F. culmorum was grown on PDA plates at 26°C
until the mycelium covered the surface of the plate. To set up the optimal conditions
for the bioassay, sterile seeds of the non transgenic cv. Veery, were
inoculated with a conidial suspension of the fungus by adding 125, 1250 or
12500 spores/seed. Inoculated and control seeds were allowed to continue
germination for 7 days. Evaluations of the response in the various genetic
materials were performed according to the following parameters: i) percentage
of wheat seeds with visible fungus colonization; ii) “infection
score” related to the seed surface infection extent; iii) fungus colony
diameter growing around infected seeds; and iv) mycelium colour intensity
score. Progression of the infection on the developing vegetative tissues
(radicle, coleoptyle) has also been recorded. A concentration of 125
spores/seed was useful to discriminate the response in the tested genotypes.

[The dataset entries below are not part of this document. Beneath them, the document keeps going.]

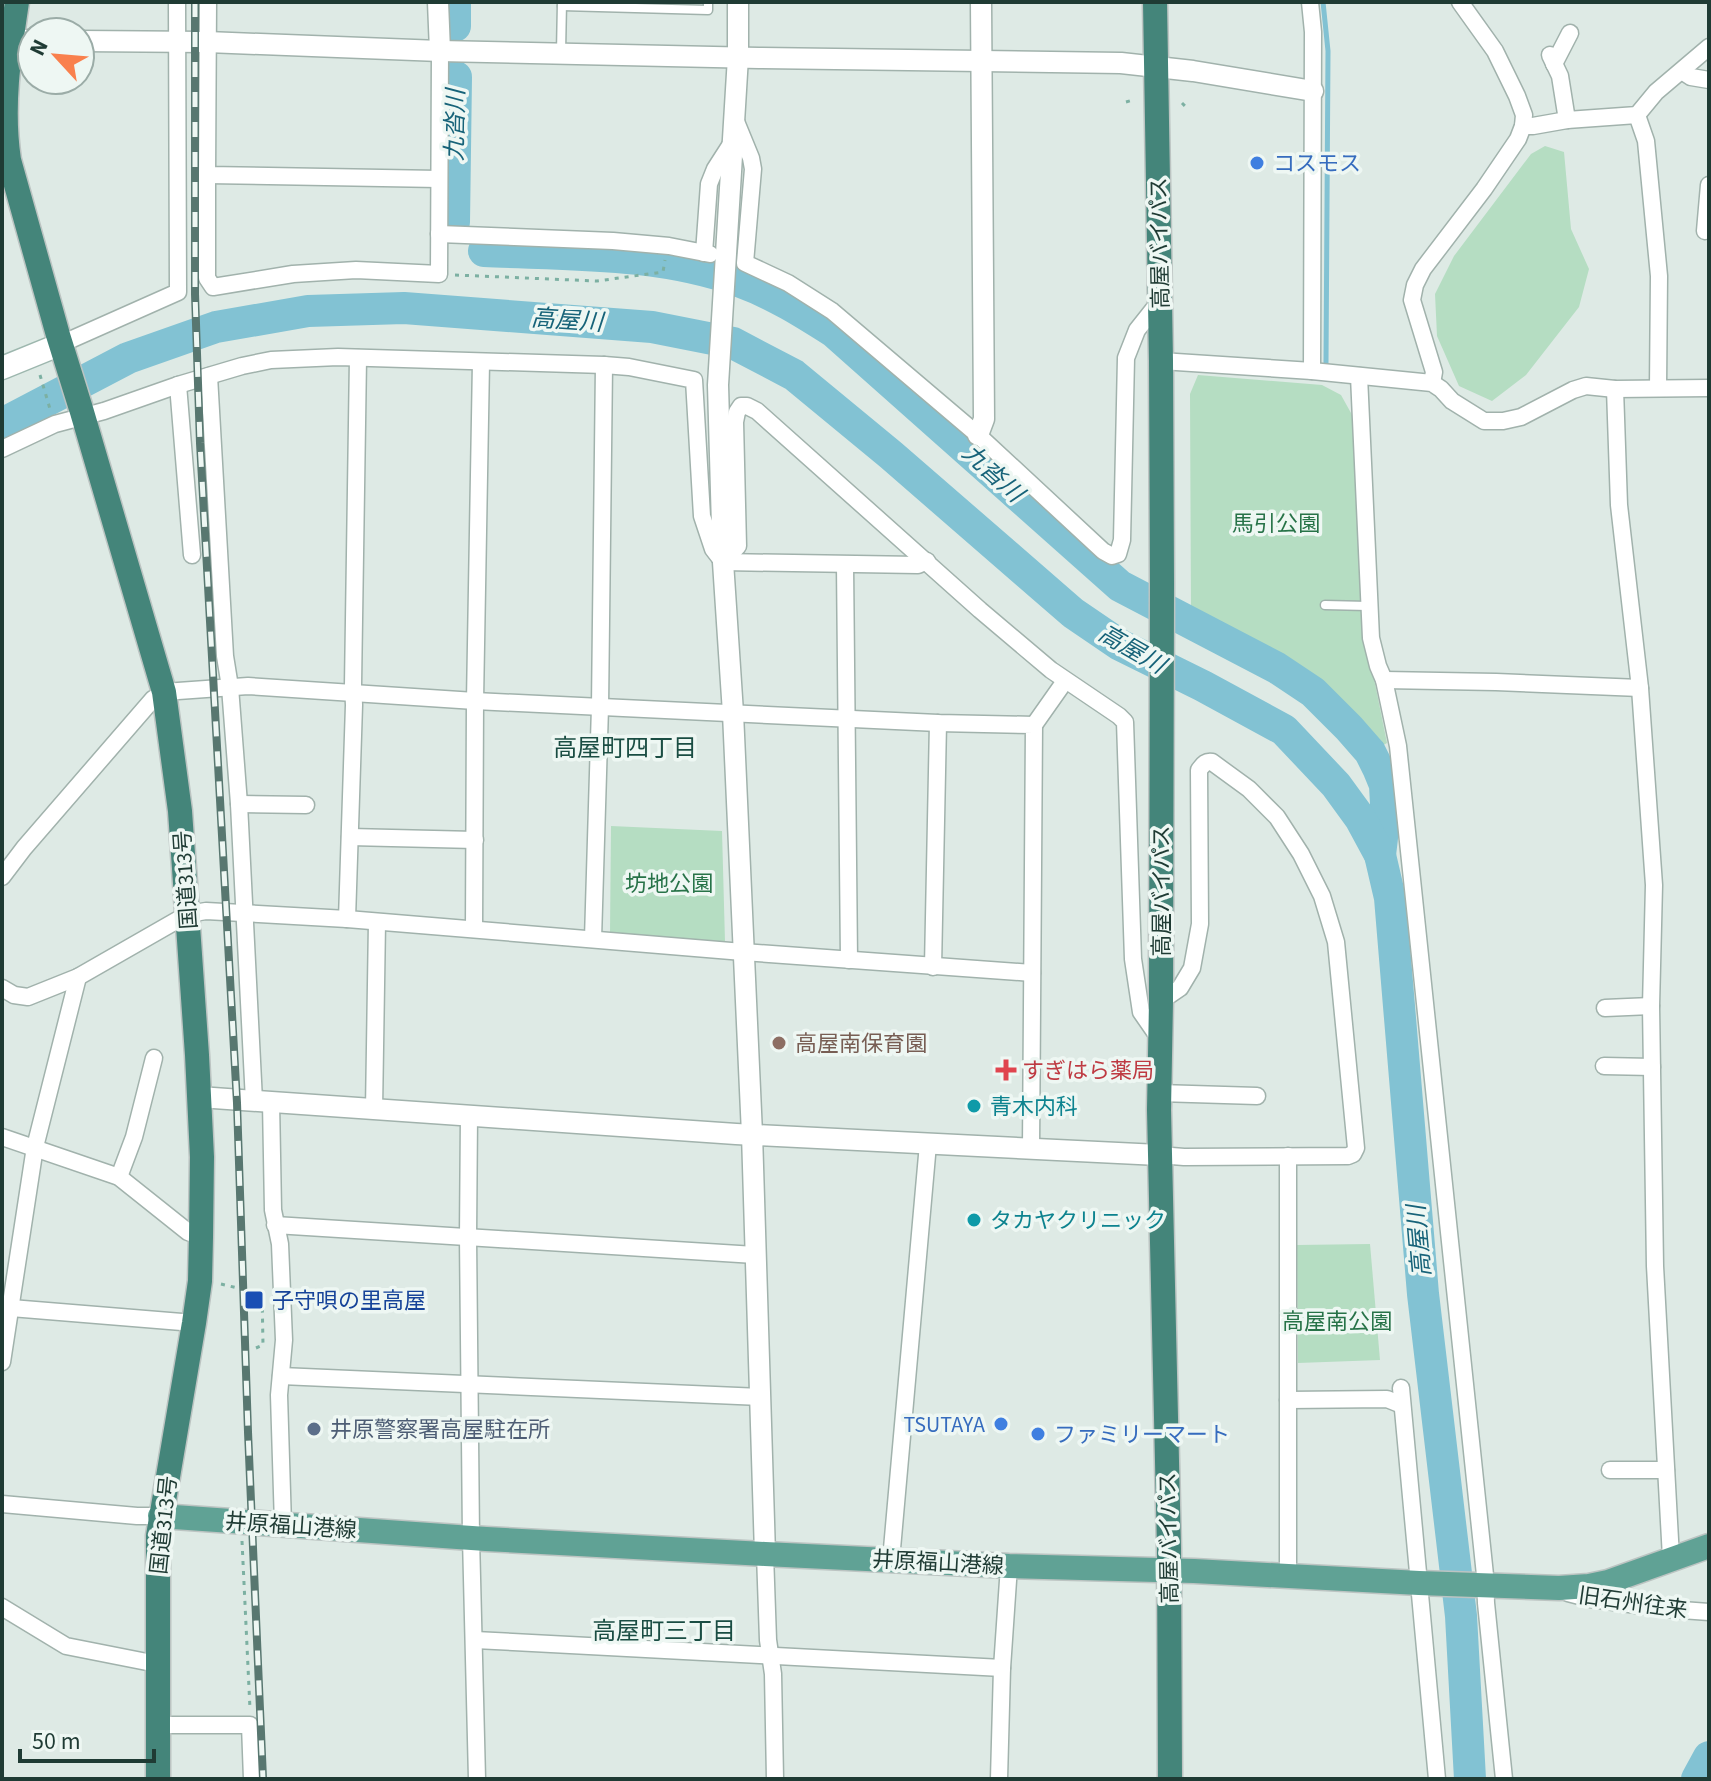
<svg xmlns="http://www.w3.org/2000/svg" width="1711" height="1781" font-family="'Source Sans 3','Noto Sans JP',sans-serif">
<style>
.green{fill:#b5ddc2}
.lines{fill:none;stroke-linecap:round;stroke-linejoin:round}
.stream{stroke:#82c2d3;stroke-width:5}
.river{stroke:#82c2d3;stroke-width:32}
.service-casing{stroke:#a1b2ac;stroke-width:11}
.minor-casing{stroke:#a1b2ac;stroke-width:19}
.tertiary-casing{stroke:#a1b2ac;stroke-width:23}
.secondary-casing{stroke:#9db7ae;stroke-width:25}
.primary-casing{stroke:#bcc4c2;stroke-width:27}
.trunk-casing{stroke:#bcc4c2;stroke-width:27}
.path{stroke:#7cb0a2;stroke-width:3;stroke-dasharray:4 6;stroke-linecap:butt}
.service{stroke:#fff;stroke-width:8}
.minor{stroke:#fff;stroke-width:16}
.tertiary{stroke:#fff;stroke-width:20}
.secondary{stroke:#fff;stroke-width:22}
.primary{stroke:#60a295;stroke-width:24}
.trunk{stroke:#44857a;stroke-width:24}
.rail-casing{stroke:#587770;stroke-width:8}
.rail{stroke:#eef7f3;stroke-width:5;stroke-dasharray:15;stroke-linecap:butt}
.shop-dot{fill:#3f7fe0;stroke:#eef7f3;stroke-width:3}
.education-dot{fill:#8d6e63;stroke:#eef7f3;stroke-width:3}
.health-dot{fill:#e0444e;stroke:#eef7f3;stroke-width:3}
.culture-dot{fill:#0f9aa8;stroke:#eef7f3;stroke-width:3}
.transit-dot{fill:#1a4fb4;stroke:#eef7f3;stroke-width:3}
.service-dot{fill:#5c6f8a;stroke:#eef7f3;stroke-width:3}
.labels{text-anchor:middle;stroke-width:7;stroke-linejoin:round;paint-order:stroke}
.shop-label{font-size:22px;fill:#366cbe;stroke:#eef7f3;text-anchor:start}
.street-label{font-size:22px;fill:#1f3b34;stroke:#eef7f3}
.park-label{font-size:22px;fill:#277348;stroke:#eef7f3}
.education-label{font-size:22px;fill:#785e54;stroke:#eef7f3;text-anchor:start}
.health-label{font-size:22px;fill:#be3a42;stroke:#eef7f3;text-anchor:start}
.culture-label{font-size:22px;fill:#0d838f;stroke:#eef7f3;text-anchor:start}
.transit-label{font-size:22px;fill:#164399;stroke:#eef7f3;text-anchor:start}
.service-label{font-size:22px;fill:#4e5e75;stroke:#eef7f3;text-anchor:start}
.water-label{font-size:24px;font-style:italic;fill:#176379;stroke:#eef7f3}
.neighbourhood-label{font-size:24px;fill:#1a4d43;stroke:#eef7f3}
</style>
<rect width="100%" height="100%" fill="#deeae5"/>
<g class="green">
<polygon points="1545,146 1564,152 1571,229 1589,269 1579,307 1526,375 1492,401 1459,386 1437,336 1435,294 1454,256 1531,154"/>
<polygon points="1198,375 1322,385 1341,395 1356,422 1365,634 1387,743 1375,750 1354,717 1309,677 1191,614 1190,394"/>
<polygon points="611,826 722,831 725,942 610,933"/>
<polygon points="1370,1244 1380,1360 1298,1363 1297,1245"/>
</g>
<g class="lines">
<g class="stream">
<polyline points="1323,2 1328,51 1326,363"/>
<polyline points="1381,744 1386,767 1385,785"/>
</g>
<g class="river">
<polyline points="455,26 455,2"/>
<polyline points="454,222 456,77"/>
<path d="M484,251C569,255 660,252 741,282C774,294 804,313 834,332L1120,586L1277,668L1313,692L1349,728L1370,752L1378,768L1385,785L1386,804L1380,855"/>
<polyline points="2,424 128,358 216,327 308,311 404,308 652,327 733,343 794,375 891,455 1073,613 1120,645 1203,686 1284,730 1336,785 1360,818 1380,855 1390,898 1423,1294 1461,1616 1470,1779"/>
<polyline points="1697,1779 1709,1757"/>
</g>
<defs>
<g id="service">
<polyline points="562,6 708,10 708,2"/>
<polyline points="561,52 562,2"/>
<polyline points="1325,605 1368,606"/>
</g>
<g id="minor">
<polyline points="208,2 207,175 439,179"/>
<polyline points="1310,2 1313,32 1312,371"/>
<polyline points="1550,55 1560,76 1567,120"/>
<polyline points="1554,64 1570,33"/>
<polyline points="1682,71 1691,77 1709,80"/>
<polyline points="1637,115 1646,141 1659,276 1658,388"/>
<polyline points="735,119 751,158 753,169 745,263 788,283 832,311 978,435 1103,551 1112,556 1118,554 1122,540 1126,358 1137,330 1160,301"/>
<polyline points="1523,126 1533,126 1567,120 1637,115 1656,92 1709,47"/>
<polyline points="207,175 207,278 213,287 293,274 356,270 439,274 440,51"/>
<polyline points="1705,231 1709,185"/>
<polyline points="439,234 613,241 669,246 710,254"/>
<polyline points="704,253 709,184 715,169 733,141"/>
<polyline points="61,344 178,292 177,2"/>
<polyline points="1161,361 1312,371 1432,383 1441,389 1452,401 1484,421 1503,421 1521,417 1573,390 1586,386 1615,389 1709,388"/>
<polyline points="209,376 225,656 230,687 239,804 254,1101"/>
<polyline points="1359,376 1371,638 1378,666 1384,680 1398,746 1485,1575 1486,1603 1504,1779"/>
<polyline points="1432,383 1434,372 1412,300 1415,285 1423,269 1484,189 1518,139 1523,126 1524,115 1517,96 1495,51 1460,2"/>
<polyline points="178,385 192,555"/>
<polyline points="1615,389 1619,505 1640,688 1654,885 1651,1006 1655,1266 1671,1558"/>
<polyline points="2,449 55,424 104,411 178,385 242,366 271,360 338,357 604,365 629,367 694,380 702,516 713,549 723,562"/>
<polyline points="723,562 738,546 735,422 737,412 741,406 747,406 757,411 980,610 1051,670 1119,716 1125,722 1133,959 1141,1012 1159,1038"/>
<polyline points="723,562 918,565 927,561"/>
<polyline points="845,565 849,960"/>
<polyline points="1384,680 1496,682 1640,688"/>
<polyline points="1034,725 1065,681"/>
<polyline points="239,804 306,805"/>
<polyline points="350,837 475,840"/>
<polyline points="2,877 24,848 153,699 164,692 248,686 475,701 938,723 1034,725 1031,1149"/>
<polyline points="347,919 354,705 353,685 358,358"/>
<polyline points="474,929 475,701 481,362"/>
<polyline points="593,939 600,707 604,365"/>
<polyline points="933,967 938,723"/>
<polyline points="2,988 14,995 28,997 78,977 188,914 206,911 347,919 743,952 1032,973"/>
<polyline points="1605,1008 1651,1006"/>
<polyline points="1604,1066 1652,1067"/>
<polyline points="1159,1093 1257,1096"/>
<polyline points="271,1102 273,1210 280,1244 284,1340 279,1395 283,1525"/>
<polyline points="374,1110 377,922"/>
<polyline points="469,1115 468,1237 471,1538 477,1779"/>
<polyline points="2,1137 119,1177 188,1232 201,1237"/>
<path d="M1159,1155L1184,1157L1348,1156L1353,1154L1356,1148L1336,942L1322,896L1301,854L1277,817L1249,789L1212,762C1205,761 1203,765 1199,770L1200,924L1192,968L1180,988L1161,1001"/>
<polyline points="119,1177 134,1137 154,1058"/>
<polyline points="275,1225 755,1255"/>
<polyline points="11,1308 194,1323"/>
<polyline points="2,1362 35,1147 78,977"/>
<polyline points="281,1376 761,1397"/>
<polyline points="1401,1388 1437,1779"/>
<polyline points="1288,1400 1387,1399 1402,1405"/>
<polyline points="1610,1470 1666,1470"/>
<polyline points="2,1504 137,1516 160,1516"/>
<polyline points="765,1554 768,1640 773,1674 775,1779"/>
<polyline points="891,1560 928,1144"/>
<polyline points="1288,1576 1288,1156"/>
<polyline points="1568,1593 1591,1599 1668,1609 1709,1612"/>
<polyline points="2,1607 66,1646 147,1662 157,1663"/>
<polyline points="475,1640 1002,1668"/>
<polyline points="158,1725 250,1725 252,1779"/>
<polyline points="999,1779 1002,1668 1009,1566"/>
</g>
<g id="tertiary">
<polyline points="438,2 440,51"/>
<polyline points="738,2 738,57 718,385 723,562 733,713 752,1134 765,1554"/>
<polyline points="11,40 32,40"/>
<polyline points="80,41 207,42 440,51 759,58 1121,63 1193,71 1313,91"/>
<polyline points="978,435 984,419 981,2"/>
<polyline points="199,1097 736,1134 1159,1155"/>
</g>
<polyline id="secondary" points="2,368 61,344"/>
<polyline id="primary" points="160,1516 486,1539 765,1554 1009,1566 1194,1571 1419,1583 1559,1588 1589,1586 1608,1582 1709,1546"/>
<g id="trunk">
<path d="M17,2C9,55 1,107 9,160L58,335L82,412L164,692L180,811L197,1055L202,1157L201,1237L200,1281L194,1323L158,1536V1779"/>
<polyline points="1155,2 1161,361 1162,583 1161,1001 1159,1110 1169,1549 1170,1779"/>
</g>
</defs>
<use href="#service" class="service-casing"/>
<use href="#minor" class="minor-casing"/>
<use href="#tertiary" class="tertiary-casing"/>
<use href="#secondary" class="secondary-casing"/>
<use href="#primary" class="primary-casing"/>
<use href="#trunk" class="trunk-casing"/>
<g class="path">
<polyline points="49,23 50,18"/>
<polyline points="1126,102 1133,100"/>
<polyline points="1182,103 1185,106"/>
<polyline points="455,275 597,281 663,272 665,260"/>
<polyline points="40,375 50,409"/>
<polyline points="221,1284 246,1290"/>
<polyline points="256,1348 263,1345 262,1290"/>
<polyline points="242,1541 250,1709"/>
</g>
<use href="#service" class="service"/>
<use href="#minor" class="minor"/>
<use href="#tertiary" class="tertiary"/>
<use href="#secondary" class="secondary"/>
<use href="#primary" class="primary"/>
<use href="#trunk" class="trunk"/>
<defs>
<polyline id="rail" points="195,2 195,294 200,443 237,1103 248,1432 263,1779"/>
</defs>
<use href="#rail" class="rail-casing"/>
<use href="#rail" class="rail"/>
</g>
<g class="shop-dot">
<circle cx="1257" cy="163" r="8"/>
<circle cx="1001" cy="1424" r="8"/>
<circle cx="1038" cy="1434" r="8"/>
</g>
<circle class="education-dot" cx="779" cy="1043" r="8"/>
<path class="health-dot" d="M1002 1058h8v8h8v8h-8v8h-8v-8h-8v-8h8z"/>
<g class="culture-dot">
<circle cx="974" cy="1106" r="8"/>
<circle cx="974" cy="1220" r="8"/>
</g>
<rect class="transit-dot" x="244" y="1290" width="20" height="20" rx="4"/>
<circle class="service-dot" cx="314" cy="1429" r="8"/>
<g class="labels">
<g class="shop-label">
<text x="1273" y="171">コスモス</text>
<text x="985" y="1432" text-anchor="end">TSUTAYA</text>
<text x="1054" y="1442">ファミリーマート</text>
</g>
<g class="street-label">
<text transform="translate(1159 243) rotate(-91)" y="8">高屋バイパス</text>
<text transform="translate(185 880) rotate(-94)" y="8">国道313号</text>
<text transform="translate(1161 891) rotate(-90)" y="8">高屋バイパス</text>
<text transform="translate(163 1525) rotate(-84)" y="8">国道313号</text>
<text transform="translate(291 1525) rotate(4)" y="8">井原福山港線</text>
<text transform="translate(1168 1538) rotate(-91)" y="8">高屋バイパス</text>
<text transform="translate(938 1562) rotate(3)" y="8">井原福山港線</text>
<text transform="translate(1633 1602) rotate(8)" y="8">旧石州往来</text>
</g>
<g class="park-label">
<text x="1276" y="531">馬引公園</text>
<text x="669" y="891">坊地公園</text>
<text x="1337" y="1329">高屋南公園</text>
</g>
<g class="education-label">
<text x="795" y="1051">高屋南保育園</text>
</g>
<g class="health-label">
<text x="1022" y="1078">すぎはら薬局</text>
</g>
<g class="culture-label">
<text x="990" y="1114">青木内科</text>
<text x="990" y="1228">タカヤクリニック</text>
</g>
<g class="transit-label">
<text x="272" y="1308">子守唄の里高屋</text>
</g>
<g class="service-label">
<text x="330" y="1437">井原警察署高屋駐在所</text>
</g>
<g class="water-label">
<text transform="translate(455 125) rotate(-89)" y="8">九沓川</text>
<text transform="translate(567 320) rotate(4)" y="8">高屋川</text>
<text transform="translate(993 473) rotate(42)" y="8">九沓川</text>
<text transform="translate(1132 649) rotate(30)" y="8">高屋川</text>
<text transform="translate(1419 1241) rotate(-95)" y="8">高屋川</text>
</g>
<g class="neighbourhood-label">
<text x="625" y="756">高屋町四丁目</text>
<text x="664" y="1639">高屋町三丁目</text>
</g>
</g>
<rect width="1711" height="1781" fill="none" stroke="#1f3b34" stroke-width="8"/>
<g transform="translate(56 56) rotate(296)"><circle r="38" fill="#eef7f3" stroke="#9baca7" stroke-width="2"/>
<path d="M0-6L14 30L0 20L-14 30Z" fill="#f9804d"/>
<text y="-12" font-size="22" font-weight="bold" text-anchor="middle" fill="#1f3b34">N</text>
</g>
<path d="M20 1749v12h134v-12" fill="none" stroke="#1f3b34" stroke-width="4"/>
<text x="32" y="1749" font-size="24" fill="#1f3b34" stroke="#eef7f3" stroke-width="6" paint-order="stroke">50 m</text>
</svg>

The transgenic lines, expressing b-32 at various levels, showed differentiated
and in some cases increased resistance to the Fusarium
infection.
In vitro bioassays were developed to test the inhibitory activity of the maize endosperm RIP and of a commercially available plant RIP (Saporin, from Saponaria officinalis seeds), in controlling F. culmorum growth. For this purpose, known amounts of the RIP extracts were spread on agar medium and fungus radial growth was measured over time. Results indicated that a Saporin concentration of 50 µg/ml in the medium induced a significant fungus growth inhibition (≈ 40%). Current work is in progress in order to evaluate the effect of other plant commercial RIPs and to compare with purified maize b-32 on Fusarium ssp. growth, and its general effect on fungus development.